RELIGION

Book Review: 'Tales of Wonder' by Huston Smith

tales of wonder
  Enlarge Photo    
Sunday, May 24, 2009

TALES OF WONDER

Adventures Chasing the Divine, an Autobiography

By Huston Smith, with Jeffery Paine.

Harper Collins. 209 pp. $25.99

Midway through his lush new memoir, the religious scholar Huston Smith pauses to rattle off a list of fond remembrances: dancing among the whirling dervishes in Iran, camping with the Aborigines in Australia, sharing a chuckle with a gaggle of Masai warriors on the darkening Serengeti plains. Each anecdote is offered up with minimum explication and just a few choice adjectives, as if Smith's sense of marvel at the strange bounty of the world should suffice. And in most cases, it does.

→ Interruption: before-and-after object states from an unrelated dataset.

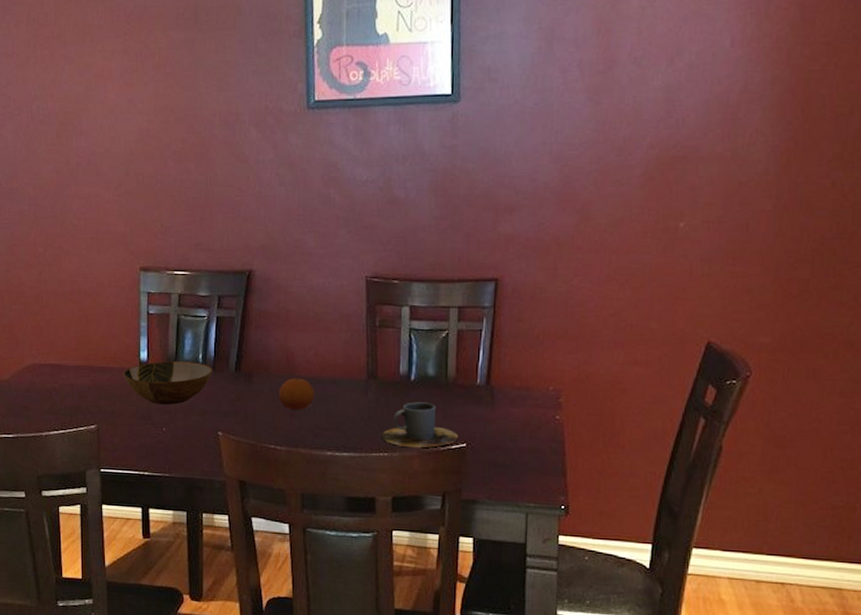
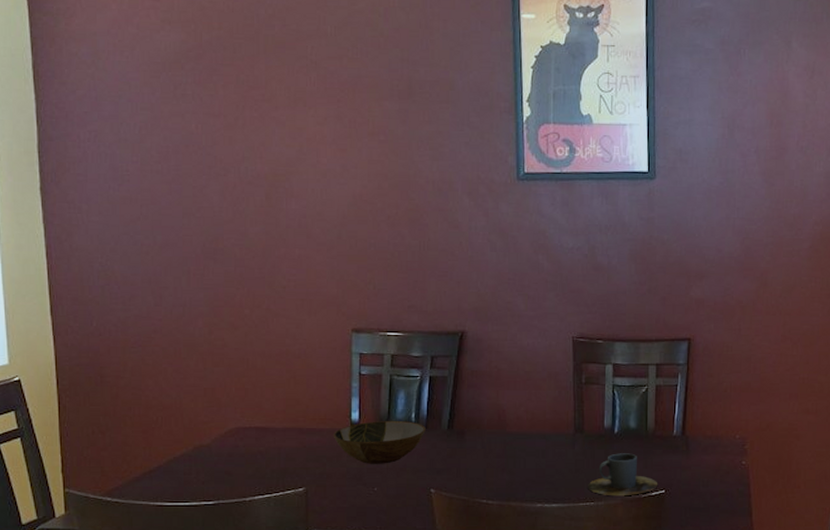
fruit: present [278,378,314,410] -> none [490,434,525,465]

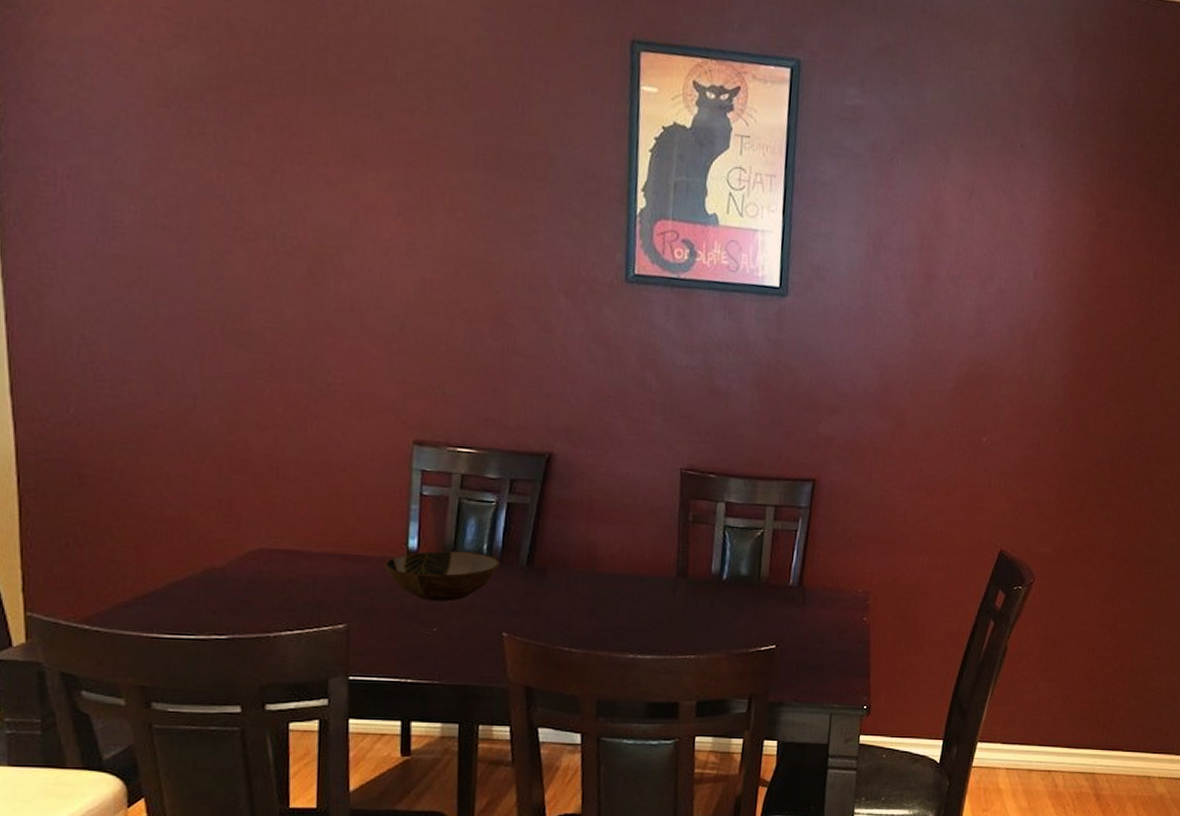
cup: present [588,453,658,496] -> none [688,602,769,650]

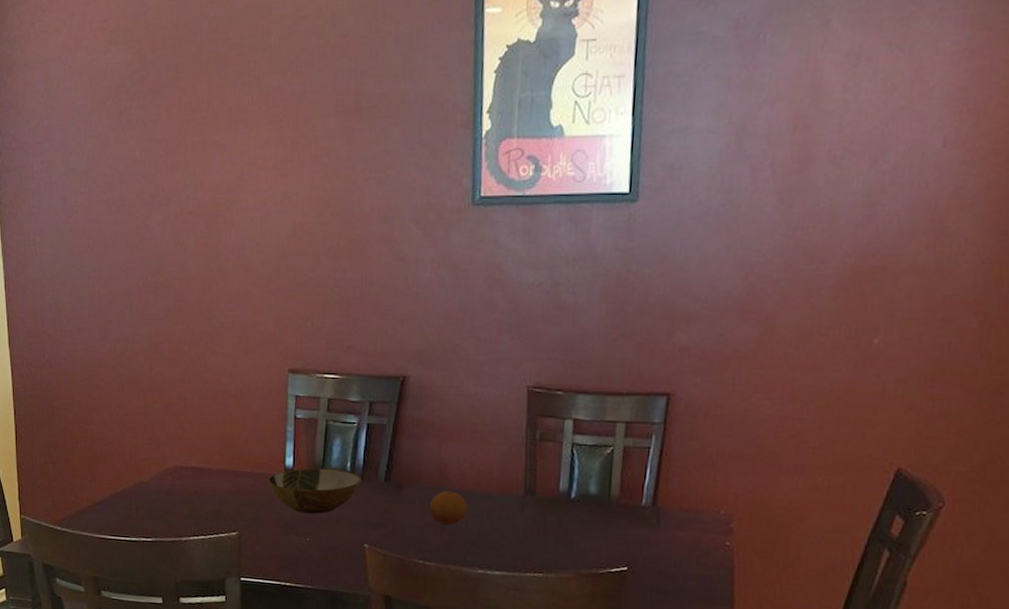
fruit: none [576,574,618,609] -> present [429,491,468,525]

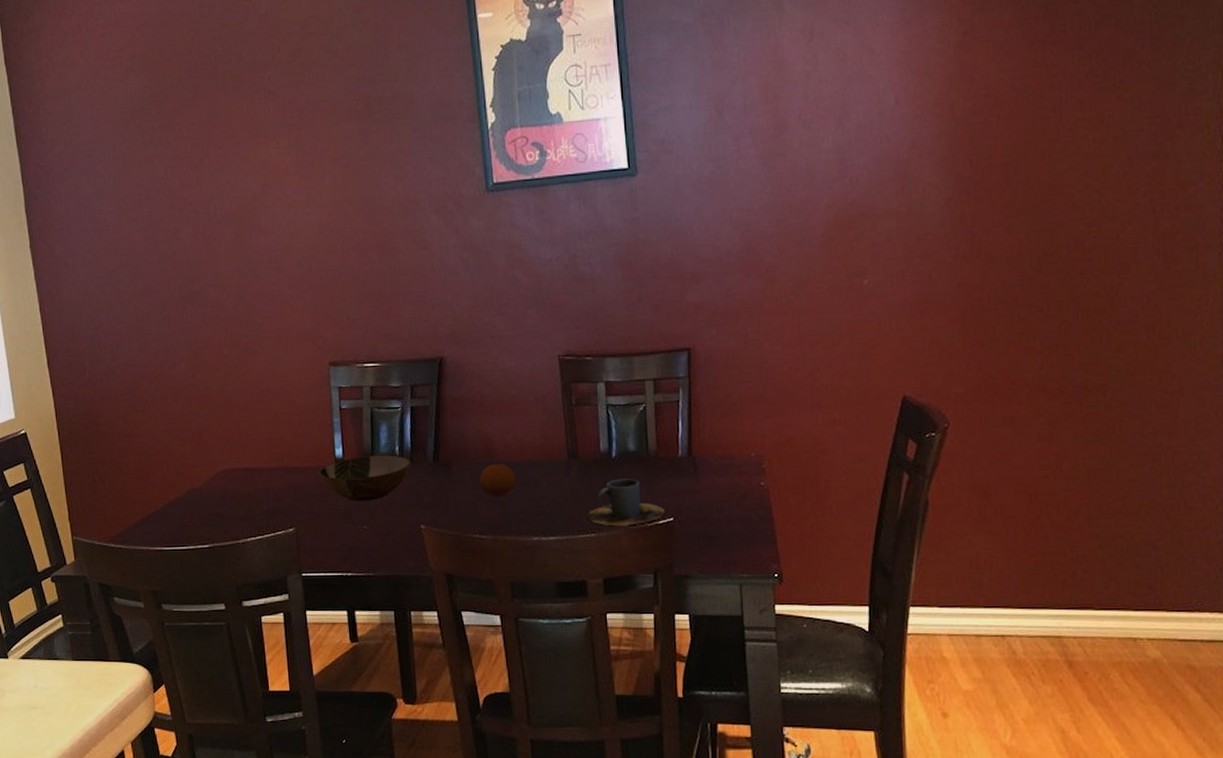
cup: none [537,521,620,570] -> present [587,478,666,526]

"Tales of Wonder," co-written with Jeffery Paine, opens in the medieval town of Soochow, China, where Smith's parents served as missionaries, and ends, some 200 pages later, with a quote from Saint John Chrysostom: "Praise for everything. Praise for it all!" In between, Smith meets with some of the 20th century's major luminaries -- Aldous Huxley, Timothy Leary, Martin Luther King, Jr. -- and sets out to carve his own name into the face of history. When he was just shy of 40, Smith published his opus "The World's Religions," a now classic study of comparative theology. Its popularity opened the door to a series of professorial posts and several trips around the globe, each one more spectacular than the last. "For me," confides Smith, now nearly 90, "any real reason to travel, even a bad one, was a good reason to pack my bags and set off. If a place was on the map, and especially if it wasn't, I wanted to go and learn what could be learned only there."